• _DATA SECTION_
+--

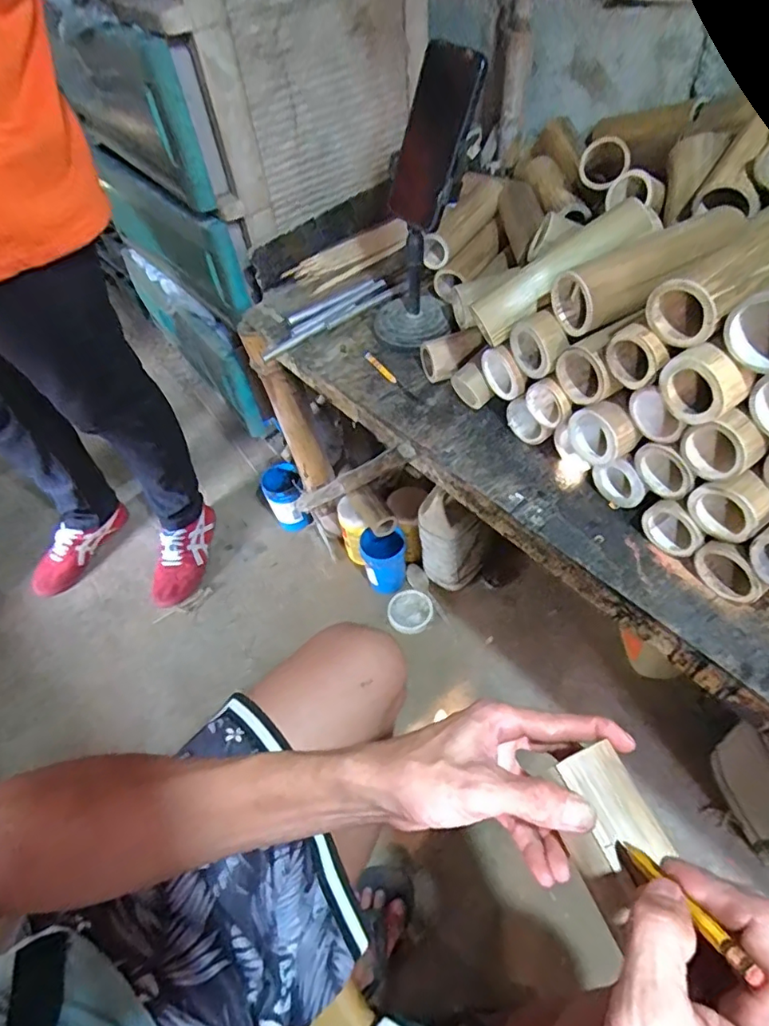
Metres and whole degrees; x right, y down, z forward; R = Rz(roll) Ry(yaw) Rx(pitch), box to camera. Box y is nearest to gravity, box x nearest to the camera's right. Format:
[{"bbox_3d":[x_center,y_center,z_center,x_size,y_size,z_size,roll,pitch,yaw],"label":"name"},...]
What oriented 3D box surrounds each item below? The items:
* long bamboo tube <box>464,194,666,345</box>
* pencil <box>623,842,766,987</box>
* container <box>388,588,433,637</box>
[{"bbox_3d":[0.179,-0.239,0.543,0.200,0.040,0.045,-33,50,9],"label":"long bamboo tube"},{"bbox_3d":[0.134,0.176,0.253,0.006,0.084,0.009,-16,92,-8],"label":"pencil"},{"bbox_3d":[0.053,0.194,1.097,0.086,0.018,0.095,6,50,11],"label":"container"}]

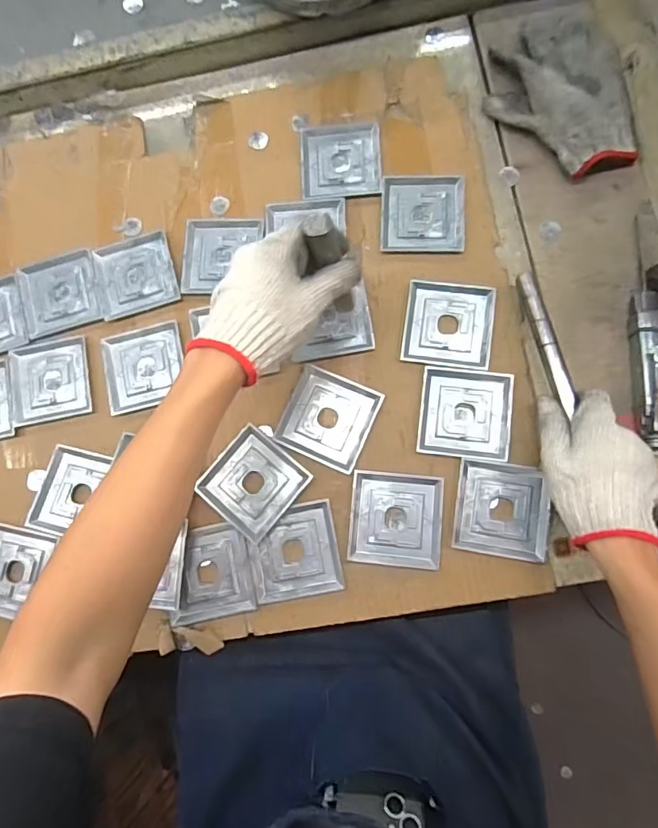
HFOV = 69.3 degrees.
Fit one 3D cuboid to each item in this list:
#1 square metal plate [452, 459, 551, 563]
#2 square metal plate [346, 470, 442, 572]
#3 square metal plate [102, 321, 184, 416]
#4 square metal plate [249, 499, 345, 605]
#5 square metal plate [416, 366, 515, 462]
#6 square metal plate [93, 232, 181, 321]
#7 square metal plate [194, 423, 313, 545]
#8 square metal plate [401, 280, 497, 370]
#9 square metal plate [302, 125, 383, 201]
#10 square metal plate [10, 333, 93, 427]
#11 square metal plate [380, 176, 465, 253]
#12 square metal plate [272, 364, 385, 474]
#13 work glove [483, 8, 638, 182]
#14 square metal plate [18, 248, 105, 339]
[{"bbox_3d":[0.171,0.094,0.467,0.088,0.009,0.088,8,83,6],"label":"square metal plate"},{"bbox_3d":[0.068,0.106,0.480,0.090,0.004,0.090,5,83,5],"label":"square metal plate"},{"bbox_3d":[-0.205,-0.050,0.529,0.087,0.006,0.088,-13,81,3],"label":"square metal plate"},{"bbox_3d":[-0.035,0.140,0.483,0.087,0.004,0.089,-11,81,3],"label":"square metal plate"},{"bbox_3d":[0.141,-0.001,0.490,0.090,0.008,0.091,6,83,5],"label":"square metal plate"},{"bbox_3d":[-0.222,-0.161,0.549,0.087,0.004,0.089,-15,81,2],"label":"square metal plate"},{"bbox_3d":[-0.079,0.072,0.494,0.089,0.006,0.090,39,87,9],"label":"square metal plate"},{"bbox_3d":[0.127,-0.095,0.505,0.090,0.005,0.091,7,83,6],"label":"square metal plate"},{"bbox_3d":[0.014,-0.293,0.549,0.090,0.005,0.092,-2,82,4],"label":"square metal plate"},{"bbox_3d":[-0.316,-0.038,0.538,0.091,0.004,0.089,-10,81,3],"label":"square metal plate"},{"bbox_3d":[0.105,-0.224,0.531,0.091,0.005,0.090,2,82,5],"label":"square metal plate"},{"bbox_3d":[-0.001,0.005,0.502,0.090,0.008,0.091,24,85,7],"label":"square metal plate"},{"bbox_3d":[0.254,-0.357,0.527,0.143,0.021,0.201,-18,81,2],"label":"work glove"},{"bbox_3d":[-0.311,-0.139,0.553,0.091,0.007,0.084,-15,81,2],"label":"square metal plate"}]

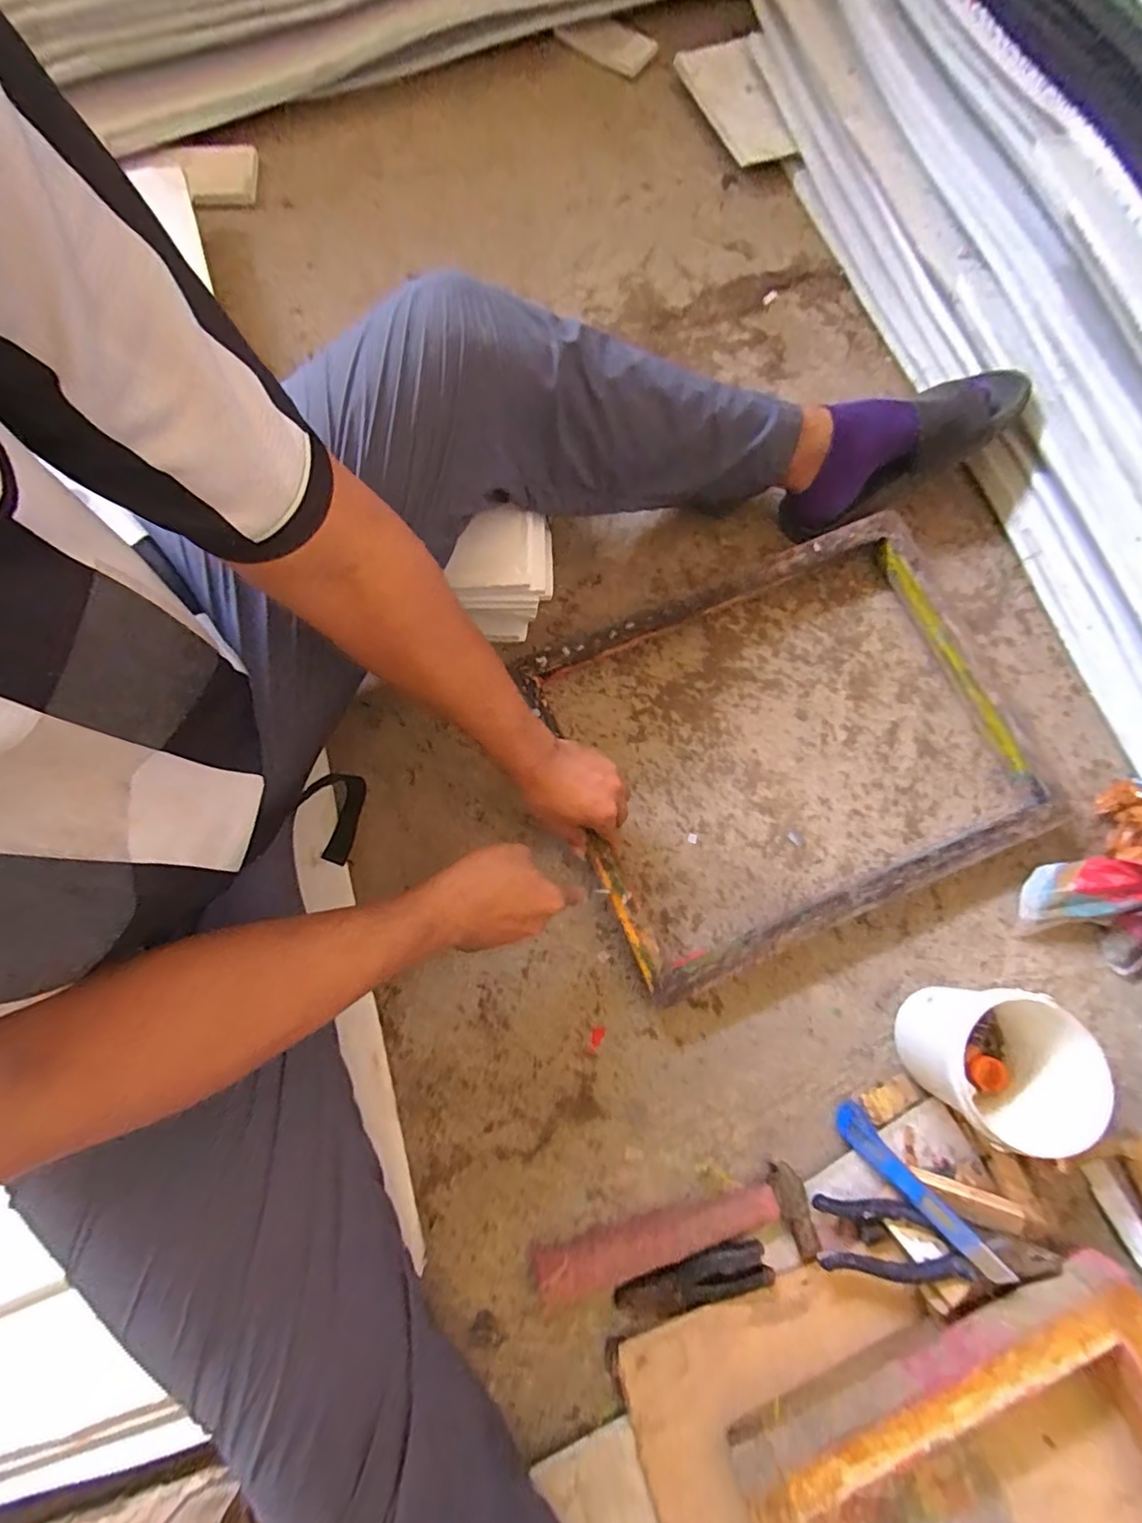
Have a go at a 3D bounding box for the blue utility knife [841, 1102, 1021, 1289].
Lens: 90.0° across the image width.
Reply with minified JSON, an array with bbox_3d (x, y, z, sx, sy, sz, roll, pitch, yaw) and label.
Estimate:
[{"bbox_3d":[0.324,0.401,0.538,0.032,0.008,0.162,-41,47,-9],"label":"blue utility knife"}]

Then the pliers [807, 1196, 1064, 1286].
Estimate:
[{"bbox_3d":[0.329,0.439,0.517,0.196,0.027,0.057,-2,75,14],"label":"pliers"}]

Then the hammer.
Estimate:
[{"bbox_3d":[0.099,0.460,0.539,0.261,0.028,0.071,-15,77,-4],"label":"hammer"}]

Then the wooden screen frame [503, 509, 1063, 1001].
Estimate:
[{"bbox_3d":[0.232,-0.018,0.630,0.489,0.077,0.400,-24,76,-5],"label":"wooden screen frame"}]

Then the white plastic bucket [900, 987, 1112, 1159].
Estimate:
[{"bbox_3d":[0.394,0.277,0.535,0.114,0.128,0.123,5,77,1],"label":"white plastic bucket"}]

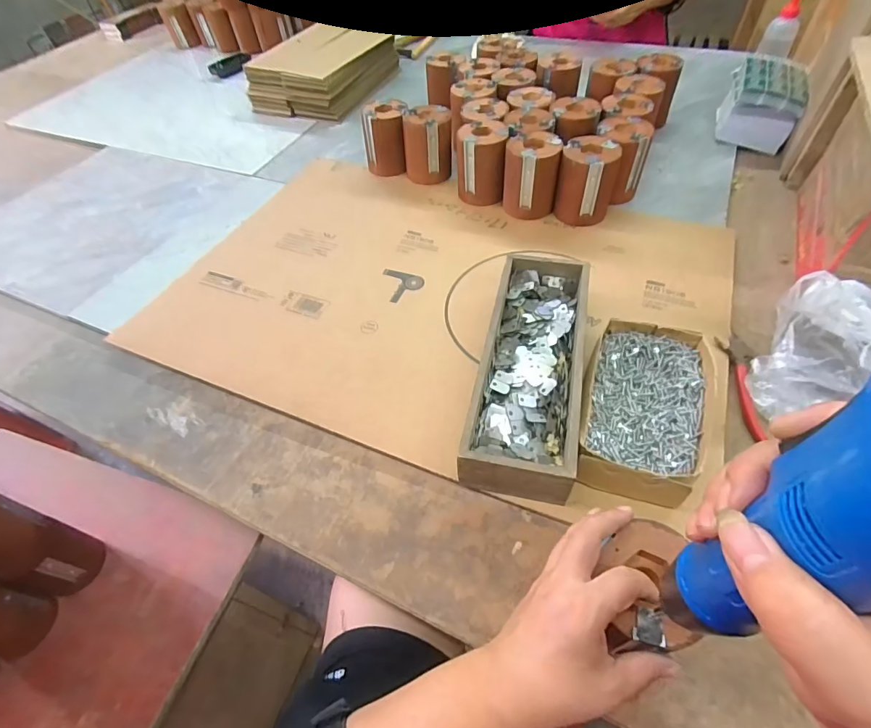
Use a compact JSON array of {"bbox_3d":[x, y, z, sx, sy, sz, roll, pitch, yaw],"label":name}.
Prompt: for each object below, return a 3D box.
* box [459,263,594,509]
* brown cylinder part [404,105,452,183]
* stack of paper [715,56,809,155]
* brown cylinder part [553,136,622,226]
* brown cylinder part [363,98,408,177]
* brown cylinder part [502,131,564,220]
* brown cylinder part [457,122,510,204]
[{"bbox_3d":[0.104,0.001,0.476,0.098,0.060,0.280,9,54,11],"label":"box"},{"bbox_3d":[-0.012,-0.369,0.748,0.081,0.097,0.080,-4,52,2],"label":"brown cylinder part"},{"bbox_3d":[0.555,-0.447,0.759,0.107,0.093,0.136,16,55,17],"label":"stack of paper"},{"bbox_3d":[0.221,-0.266,0.648,0.075,0.098,0.070,17,56,17],"label":"brown cylinder part"},{"bbox_3d":[-0.083,-0.388,0.773,0.080,0.100,0.073,-15,53,-7],"label":"brown cylinder part"},{"bbox_3d":[0.143,-0.282,0.672,0.077,0.101,0.071,4,53,8],"label":"brown cylinder part"},{"bbox_3d":[0.075,-0.318,0.705,0.074,0.099,0.075,6,53,9],"label":"brown cylinder part"}]

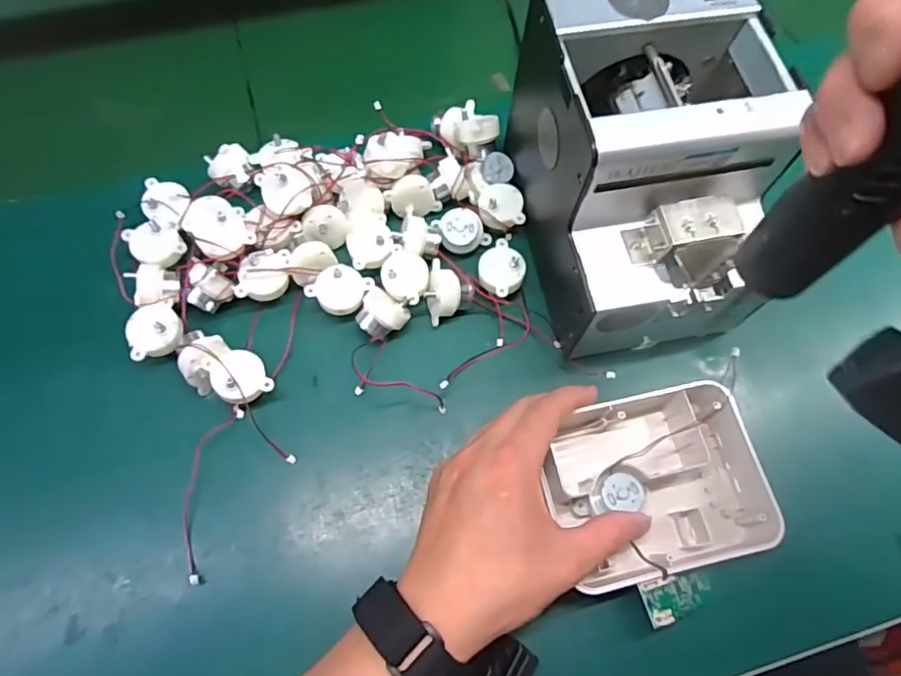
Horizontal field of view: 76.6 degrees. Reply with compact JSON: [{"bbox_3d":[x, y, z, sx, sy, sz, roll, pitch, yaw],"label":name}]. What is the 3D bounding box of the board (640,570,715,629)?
[{"bbox_3d":[0.128,0.141,0.315,0.059,0.008,0.022,4,62,-37],"label":"board"}]

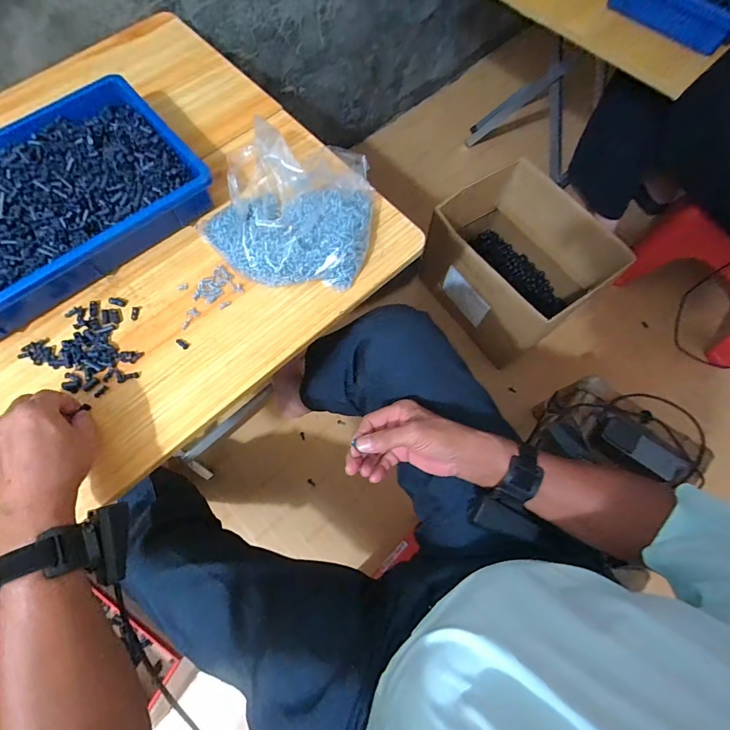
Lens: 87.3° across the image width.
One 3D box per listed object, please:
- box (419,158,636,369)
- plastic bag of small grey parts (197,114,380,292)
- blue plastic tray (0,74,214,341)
[{"bbox_3d":[0.355,-0.246,0.958,0.279,0.286,0.391,-35,75,-12],"label":"box"},{"bbox_3d":[-0.099,-0.207,0.480,0.217,0.081,0.198,3,71,0],"label":"plastic bag of small grey parts"},{"bbox_3d":[-0.406,-0.202,0.489,0.360,0.060,0.248,-39,76,-13],"label":"blue plastic tray"}]

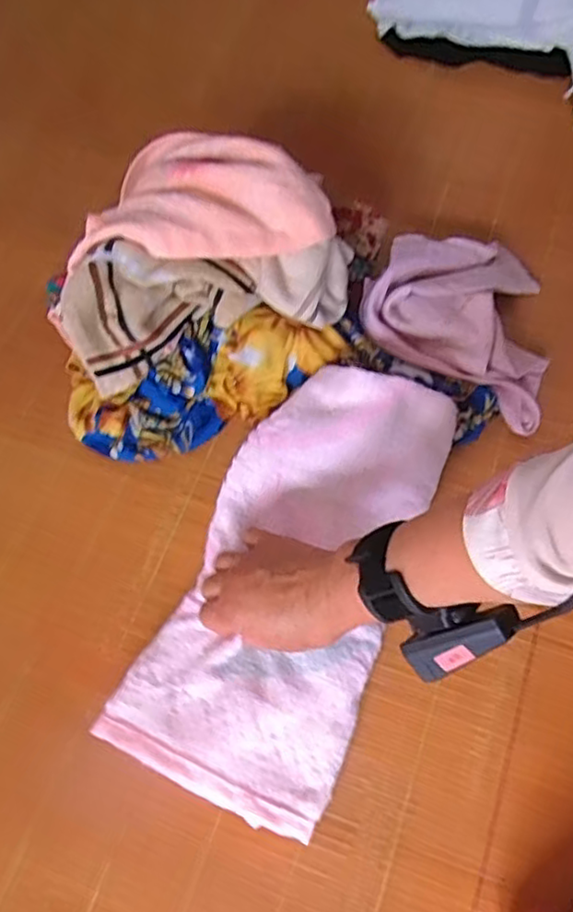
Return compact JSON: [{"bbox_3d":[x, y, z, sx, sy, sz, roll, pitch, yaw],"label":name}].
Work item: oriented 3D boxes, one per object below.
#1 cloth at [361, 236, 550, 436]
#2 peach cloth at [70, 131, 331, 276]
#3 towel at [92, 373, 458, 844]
[{"bbox_3d":[0.169,-0.139,0.611,0.178,0.033,0.180,22,68,-5],"label":"cloth"},{"bbox_3d":[-0.062,-0.222,0.552,0.207,0.055,0.146,13,66,7],"label":"peach cloth"},{"bbox_3d":[0.008,0.088,0.512,0.165,0.052,0.345,21,75,12],"label":"towel"}]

+--

• _WHAT TO DO_
From the material above, retype precisely the lines between the line holding "#8 square metal plate [401, 280, 497, 370]" and the line holding "#13 work glove [483, 8, 638, 182]", inclusive, and nothing beyond them.

• _TASK RESULT_
#8 square metal plate [401, 280, 497, 370]
#9 square metal plate [302, 125, 383, 201]
#10 square metal plate [10, 333, 93, 427]
#11 square metal plate [380, 176, 465, 253]
#12 square metal plate [272, 364, 385, 474]
#13 work glove [483, 8, 638, 182]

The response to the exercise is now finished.